Elisabeth Condon combines improvisational pours of paint, sketchbook drawings and digital projections in landscapes that overlay Yuan Dynasty scrolls with the Flintstones. Their compressed visual syntax conveys the collapse of time and space that occurs in frequent travel. Condon has been selected for the artist residencies Yaddo, Red Gate and Fountainhead. She is a Pollock Krasner Foundation Grant recipient, whose work has been included in exhibitions at Songzhuang Museum, Beijing; Shenghua Art Centre, Nanjing; Weatherspoon Art Museum, Greensboro, NC; Tampa Museum of Art, FL, Ft. Lauderdale Museum, FL and the Housatonic Museum of Art, Bridgeport, CT. Her work is represented by Lesley Heller Workspace, New York and Dorsch Gallery, Miami.
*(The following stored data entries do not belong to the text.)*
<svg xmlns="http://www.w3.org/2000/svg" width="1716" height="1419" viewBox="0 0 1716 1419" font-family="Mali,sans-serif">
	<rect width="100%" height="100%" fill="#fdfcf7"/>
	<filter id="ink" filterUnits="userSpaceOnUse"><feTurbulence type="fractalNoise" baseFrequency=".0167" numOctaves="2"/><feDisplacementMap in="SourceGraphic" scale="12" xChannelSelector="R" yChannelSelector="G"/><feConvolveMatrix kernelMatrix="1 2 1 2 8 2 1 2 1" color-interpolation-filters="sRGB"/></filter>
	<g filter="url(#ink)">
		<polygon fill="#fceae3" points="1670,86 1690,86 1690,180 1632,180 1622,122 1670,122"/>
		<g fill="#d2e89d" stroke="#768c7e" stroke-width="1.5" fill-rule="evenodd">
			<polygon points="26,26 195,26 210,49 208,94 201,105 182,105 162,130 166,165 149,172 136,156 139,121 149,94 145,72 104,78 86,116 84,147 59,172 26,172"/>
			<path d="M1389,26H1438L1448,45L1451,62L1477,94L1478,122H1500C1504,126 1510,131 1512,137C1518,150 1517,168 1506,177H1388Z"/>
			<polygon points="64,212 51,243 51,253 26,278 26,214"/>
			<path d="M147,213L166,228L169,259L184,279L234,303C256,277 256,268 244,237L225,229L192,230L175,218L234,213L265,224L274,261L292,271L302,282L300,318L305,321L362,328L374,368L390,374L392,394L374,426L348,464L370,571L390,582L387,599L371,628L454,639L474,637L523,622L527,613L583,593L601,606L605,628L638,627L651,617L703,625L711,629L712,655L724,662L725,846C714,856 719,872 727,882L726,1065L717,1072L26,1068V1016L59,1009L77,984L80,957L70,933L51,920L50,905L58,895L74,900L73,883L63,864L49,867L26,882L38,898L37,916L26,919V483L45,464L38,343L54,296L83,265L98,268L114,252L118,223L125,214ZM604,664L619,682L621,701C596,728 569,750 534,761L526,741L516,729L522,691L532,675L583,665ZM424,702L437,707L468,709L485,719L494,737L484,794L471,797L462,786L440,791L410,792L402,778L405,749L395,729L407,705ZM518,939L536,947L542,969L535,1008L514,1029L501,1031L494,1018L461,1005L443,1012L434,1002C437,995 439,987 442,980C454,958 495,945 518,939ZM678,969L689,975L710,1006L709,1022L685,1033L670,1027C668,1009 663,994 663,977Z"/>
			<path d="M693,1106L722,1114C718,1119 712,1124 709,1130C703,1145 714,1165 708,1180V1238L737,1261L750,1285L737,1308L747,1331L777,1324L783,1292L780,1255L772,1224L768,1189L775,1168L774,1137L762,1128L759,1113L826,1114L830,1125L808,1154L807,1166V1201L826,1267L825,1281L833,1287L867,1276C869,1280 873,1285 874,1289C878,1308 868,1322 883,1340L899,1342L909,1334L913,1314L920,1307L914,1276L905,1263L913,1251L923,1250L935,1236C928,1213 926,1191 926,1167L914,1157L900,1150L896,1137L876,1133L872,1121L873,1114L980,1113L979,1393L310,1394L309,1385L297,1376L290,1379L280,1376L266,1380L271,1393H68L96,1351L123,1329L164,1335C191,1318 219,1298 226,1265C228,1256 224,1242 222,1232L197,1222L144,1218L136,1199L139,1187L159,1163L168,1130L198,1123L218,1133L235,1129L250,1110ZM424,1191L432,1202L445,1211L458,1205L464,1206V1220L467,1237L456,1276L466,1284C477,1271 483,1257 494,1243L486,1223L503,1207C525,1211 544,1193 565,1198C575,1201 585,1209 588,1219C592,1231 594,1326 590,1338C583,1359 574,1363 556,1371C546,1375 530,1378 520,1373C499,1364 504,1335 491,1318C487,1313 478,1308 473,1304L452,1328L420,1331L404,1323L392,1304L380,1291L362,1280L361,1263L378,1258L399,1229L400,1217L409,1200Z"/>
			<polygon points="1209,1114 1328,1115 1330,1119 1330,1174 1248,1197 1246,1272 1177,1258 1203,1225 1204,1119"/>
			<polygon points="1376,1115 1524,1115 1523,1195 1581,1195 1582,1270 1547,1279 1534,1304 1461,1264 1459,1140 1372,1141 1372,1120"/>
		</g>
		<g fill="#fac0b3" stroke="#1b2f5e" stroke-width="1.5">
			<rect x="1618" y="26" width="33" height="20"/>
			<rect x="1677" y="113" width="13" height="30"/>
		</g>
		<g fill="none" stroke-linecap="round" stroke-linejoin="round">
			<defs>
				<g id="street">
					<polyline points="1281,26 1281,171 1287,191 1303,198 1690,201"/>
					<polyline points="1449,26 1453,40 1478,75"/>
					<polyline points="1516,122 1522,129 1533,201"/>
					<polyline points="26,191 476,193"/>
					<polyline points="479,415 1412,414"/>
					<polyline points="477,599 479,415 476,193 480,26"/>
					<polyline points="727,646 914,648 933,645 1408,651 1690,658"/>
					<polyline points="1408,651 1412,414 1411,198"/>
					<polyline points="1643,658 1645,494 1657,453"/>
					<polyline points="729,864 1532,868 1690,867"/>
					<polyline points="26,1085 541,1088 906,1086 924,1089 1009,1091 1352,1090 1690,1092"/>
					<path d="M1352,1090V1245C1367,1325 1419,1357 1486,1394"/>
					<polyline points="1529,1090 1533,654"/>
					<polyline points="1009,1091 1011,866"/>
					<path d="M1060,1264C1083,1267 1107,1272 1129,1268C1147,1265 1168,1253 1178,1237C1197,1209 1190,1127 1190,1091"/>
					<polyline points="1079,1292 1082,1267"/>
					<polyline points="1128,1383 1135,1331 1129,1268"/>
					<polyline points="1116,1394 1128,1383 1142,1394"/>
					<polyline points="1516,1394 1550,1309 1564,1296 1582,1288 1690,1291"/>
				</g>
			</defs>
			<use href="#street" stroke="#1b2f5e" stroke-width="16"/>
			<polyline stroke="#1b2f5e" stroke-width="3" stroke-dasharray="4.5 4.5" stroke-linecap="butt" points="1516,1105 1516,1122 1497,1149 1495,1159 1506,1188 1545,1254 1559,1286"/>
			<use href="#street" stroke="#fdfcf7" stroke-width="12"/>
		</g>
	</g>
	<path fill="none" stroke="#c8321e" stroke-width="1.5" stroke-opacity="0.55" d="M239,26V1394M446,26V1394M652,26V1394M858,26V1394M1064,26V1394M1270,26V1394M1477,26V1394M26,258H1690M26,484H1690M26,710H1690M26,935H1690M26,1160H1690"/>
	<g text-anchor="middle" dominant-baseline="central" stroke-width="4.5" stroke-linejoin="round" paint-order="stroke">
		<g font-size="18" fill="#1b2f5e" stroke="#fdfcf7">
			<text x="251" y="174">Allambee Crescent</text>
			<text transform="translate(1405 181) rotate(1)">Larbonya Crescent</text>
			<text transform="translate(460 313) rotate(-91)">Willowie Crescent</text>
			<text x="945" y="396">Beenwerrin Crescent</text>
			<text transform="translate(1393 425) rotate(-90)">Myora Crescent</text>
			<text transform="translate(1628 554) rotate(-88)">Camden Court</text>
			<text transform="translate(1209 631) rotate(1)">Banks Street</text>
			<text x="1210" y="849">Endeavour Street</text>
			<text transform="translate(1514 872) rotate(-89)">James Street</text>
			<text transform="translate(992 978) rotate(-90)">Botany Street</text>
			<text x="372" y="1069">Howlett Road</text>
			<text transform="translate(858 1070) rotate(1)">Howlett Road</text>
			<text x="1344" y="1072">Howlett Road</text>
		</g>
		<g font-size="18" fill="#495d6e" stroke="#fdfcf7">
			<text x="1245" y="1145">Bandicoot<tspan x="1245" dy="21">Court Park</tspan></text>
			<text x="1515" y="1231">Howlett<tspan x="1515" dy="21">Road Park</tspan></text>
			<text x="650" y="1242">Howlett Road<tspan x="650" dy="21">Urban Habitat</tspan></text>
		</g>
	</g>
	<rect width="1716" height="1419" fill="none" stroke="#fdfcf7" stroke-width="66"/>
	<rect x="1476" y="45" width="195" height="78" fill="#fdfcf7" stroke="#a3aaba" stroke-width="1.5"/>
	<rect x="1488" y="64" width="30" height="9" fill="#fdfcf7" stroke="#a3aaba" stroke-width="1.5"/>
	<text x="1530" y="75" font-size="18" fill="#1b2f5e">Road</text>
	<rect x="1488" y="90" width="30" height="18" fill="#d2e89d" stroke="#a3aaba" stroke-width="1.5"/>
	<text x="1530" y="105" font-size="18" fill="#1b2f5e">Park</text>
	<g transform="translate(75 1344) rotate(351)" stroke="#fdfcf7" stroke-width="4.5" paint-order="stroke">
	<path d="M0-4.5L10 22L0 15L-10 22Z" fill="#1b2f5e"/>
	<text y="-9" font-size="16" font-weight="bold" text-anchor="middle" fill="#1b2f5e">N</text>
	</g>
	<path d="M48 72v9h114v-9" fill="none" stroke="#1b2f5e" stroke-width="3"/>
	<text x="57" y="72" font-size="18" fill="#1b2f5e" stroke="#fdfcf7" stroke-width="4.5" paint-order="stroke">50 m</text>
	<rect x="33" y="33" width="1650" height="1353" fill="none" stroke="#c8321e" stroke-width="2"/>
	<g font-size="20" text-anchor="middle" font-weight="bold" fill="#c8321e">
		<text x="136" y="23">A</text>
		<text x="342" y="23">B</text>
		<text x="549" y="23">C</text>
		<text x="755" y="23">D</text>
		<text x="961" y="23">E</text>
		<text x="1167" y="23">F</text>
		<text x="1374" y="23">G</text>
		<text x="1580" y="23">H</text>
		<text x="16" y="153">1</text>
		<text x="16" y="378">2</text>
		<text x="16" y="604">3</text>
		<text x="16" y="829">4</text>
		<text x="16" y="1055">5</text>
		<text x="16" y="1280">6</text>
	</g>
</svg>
Thursday, September 22, 2011
Cheever Seminar Room, Finn House
7:00pm - reception to follow talk

Jeff Brouws - born in San Francisco in 1955, is a self-taught artist. Pursuing photography since age 13, where he roamed the railroad and industrial corridors of the South Bay Peninsula, Brouws has compiled a visual survey of America's evolving rural, urban and suburban cultural landscapes. Using single photographs as subtle narrative and compiling typologies to index the nation's character, he revels in the "readymades" found in many of these environments. More recently, he has also instigated an all-encompassing photographic investigation of decimated inner cities: abandoned manufacturing sites, low-income housusing, and other commercial ruins - residual public spaces left behind by the effects of de-industrialization, white flight, disinvestment, failed urban policy and overall societal neglect.